The genetic defect in PXE is a loss of function mutation in both alleles of the gene that encodes for the cellular transport protein ATP-binding cassette C6 (ABCC6). This transport protein appears to be an efflux pump for transporting ATP from hepatocytes, where it is then converted extracellularly to adenosine monophosphate (AMP) and inorganic pyrophosphate (PPi), which acts systemically as an inhibitor of mineralization of the elastic fibers. Prevalence is estimated to be from 1 in 25 000 to 1 in 100 000 with a slight female preponderance.
Clinical manifestations can be seen as early as the first or second decade of life. Cutaneous signs, the most frequent manifestation of the disease, appear as yellowish (xanthoma-like) papules on flexural areas. Commonly, the lateral neck is the first area of involvement, with other flexural areas (antecubital, popliteal, axillae, wrists, and groin) involved to variable degrees.

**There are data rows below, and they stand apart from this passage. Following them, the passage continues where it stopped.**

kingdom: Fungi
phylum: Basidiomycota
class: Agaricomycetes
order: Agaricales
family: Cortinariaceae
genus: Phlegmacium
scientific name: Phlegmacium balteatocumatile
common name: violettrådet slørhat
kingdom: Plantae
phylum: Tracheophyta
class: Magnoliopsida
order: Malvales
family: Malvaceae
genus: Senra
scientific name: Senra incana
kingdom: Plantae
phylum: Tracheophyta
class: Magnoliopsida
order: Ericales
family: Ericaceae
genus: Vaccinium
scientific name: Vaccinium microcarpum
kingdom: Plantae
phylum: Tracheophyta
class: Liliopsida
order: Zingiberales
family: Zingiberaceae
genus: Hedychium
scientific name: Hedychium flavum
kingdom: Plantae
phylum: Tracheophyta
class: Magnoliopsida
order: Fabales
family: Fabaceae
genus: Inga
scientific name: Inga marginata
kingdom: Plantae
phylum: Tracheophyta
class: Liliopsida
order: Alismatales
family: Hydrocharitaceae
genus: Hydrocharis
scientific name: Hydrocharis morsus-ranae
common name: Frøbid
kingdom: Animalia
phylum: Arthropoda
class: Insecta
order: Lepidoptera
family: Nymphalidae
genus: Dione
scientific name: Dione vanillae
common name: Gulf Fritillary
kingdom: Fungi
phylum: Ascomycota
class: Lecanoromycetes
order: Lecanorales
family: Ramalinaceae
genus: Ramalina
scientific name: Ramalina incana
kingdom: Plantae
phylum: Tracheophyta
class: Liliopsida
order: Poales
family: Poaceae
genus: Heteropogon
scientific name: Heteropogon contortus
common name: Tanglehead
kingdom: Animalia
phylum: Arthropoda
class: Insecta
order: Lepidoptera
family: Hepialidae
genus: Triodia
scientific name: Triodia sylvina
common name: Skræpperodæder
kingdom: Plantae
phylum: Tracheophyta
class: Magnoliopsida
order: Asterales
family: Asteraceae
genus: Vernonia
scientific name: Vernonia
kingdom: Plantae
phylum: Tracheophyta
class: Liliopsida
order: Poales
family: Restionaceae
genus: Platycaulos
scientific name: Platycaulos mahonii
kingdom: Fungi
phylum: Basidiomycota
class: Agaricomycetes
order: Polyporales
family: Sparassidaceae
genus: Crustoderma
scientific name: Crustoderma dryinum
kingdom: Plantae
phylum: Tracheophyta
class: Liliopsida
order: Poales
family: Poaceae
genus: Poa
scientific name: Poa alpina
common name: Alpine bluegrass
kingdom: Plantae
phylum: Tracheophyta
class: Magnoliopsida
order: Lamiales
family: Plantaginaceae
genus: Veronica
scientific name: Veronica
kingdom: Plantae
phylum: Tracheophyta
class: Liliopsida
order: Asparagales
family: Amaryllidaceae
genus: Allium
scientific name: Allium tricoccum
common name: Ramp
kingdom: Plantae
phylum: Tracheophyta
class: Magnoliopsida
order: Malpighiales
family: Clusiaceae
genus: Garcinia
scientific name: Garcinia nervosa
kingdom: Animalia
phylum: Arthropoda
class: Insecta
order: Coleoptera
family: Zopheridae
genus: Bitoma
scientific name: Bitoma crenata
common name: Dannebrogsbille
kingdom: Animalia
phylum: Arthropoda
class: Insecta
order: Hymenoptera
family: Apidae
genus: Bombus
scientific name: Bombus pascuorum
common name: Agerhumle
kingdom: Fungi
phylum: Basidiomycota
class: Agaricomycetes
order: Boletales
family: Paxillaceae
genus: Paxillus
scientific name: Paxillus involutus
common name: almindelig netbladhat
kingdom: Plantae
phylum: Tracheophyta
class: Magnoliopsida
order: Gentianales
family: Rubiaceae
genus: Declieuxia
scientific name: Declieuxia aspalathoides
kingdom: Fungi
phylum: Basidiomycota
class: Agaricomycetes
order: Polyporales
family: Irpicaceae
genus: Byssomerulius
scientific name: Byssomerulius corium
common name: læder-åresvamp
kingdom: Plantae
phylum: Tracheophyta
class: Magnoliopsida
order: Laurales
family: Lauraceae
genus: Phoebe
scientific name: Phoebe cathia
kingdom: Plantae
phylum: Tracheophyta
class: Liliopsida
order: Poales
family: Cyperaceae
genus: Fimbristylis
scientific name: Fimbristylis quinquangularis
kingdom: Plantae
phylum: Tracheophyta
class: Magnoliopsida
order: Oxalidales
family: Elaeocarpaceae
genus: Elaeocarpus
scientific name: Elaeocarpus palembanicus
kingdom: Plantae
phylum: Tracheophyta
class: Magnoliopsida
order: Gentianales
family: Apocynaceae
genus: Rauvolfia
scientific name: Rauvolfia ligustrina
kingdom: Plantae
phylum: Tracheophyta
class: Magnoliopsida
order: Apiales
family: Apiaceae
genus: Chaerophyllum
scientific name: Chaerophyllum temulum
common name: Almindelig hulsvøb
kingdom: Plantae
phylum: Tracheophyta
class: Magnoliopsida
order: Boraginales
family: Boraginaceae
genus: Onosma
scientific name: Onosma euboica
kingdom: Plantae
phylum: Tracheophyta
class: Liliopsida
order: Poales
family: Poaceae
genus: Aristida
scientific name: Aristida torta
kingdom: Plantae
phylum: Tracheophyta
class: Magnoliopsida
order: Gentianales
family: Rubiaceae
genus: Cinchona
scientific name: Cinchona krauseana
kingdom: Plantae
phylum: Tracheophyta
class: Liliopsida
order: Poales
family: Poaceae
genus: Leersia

Angioid streaks (AS), which are breaks in Bruch's membrane due to calcification of the elastic lamina, are recognized as the most characteristic ocular finding in PXE. More commonly seen is a mottling peau d'orange retinal change representing subconfluent calcification of the membrane. Almost all patients will exhibit AS by the age of 30 years, and, while AS are themselves asymptomatic, choroidal neovascularity may develop in the fractures and lead to hemorrhage and subsequent scarring with gradual vision loss.
Cardiovascular manifestations are due to calcification of the elastic media and intima of vessels, primarily but not exclusively the medium-sized vessels of the extremities, resulting in premature atherosclerosis. Symptoms include intermittent claudication and angina pectoris. Patients often exhibit a decrease or loss of peripheral pulses, renovascular hypertension, and increased rates of mitral valve prolapse, myocardial infarction, and stroke. With involvement of the vessels of the gastric and intestinal mucosa, there is an increased incidence of gastrointestinal (GI) bleeding.
A PXE-like syndrome may also be precipitated by long-term D-penicillamine use for the treatment of cystinuria or Wilson disease.
Diagnostic criteria for PXE were proposed in 2014:
Major Criteria
Cutaneous:
- Characteristic papules and plaques on flexural areas
- Histopathology showing elastic fiber fragmentation and calcification in the reticular dermis
- Angioid streaks larger than one disc diameter in length
- Peau d'orange changes
- Molecular genetic testing for the presence of biallelic ABCC6 pathogenic variants
- PXE in a first-degree relative
- Genetic test with pathologic variant in one allele of ABCC6
- PXE changes in the histopathology of nonlesional skin
Probable diagnosis: An affected first-degree relative plus either both major cutaneous criteria OR one major ophthalmic criterion.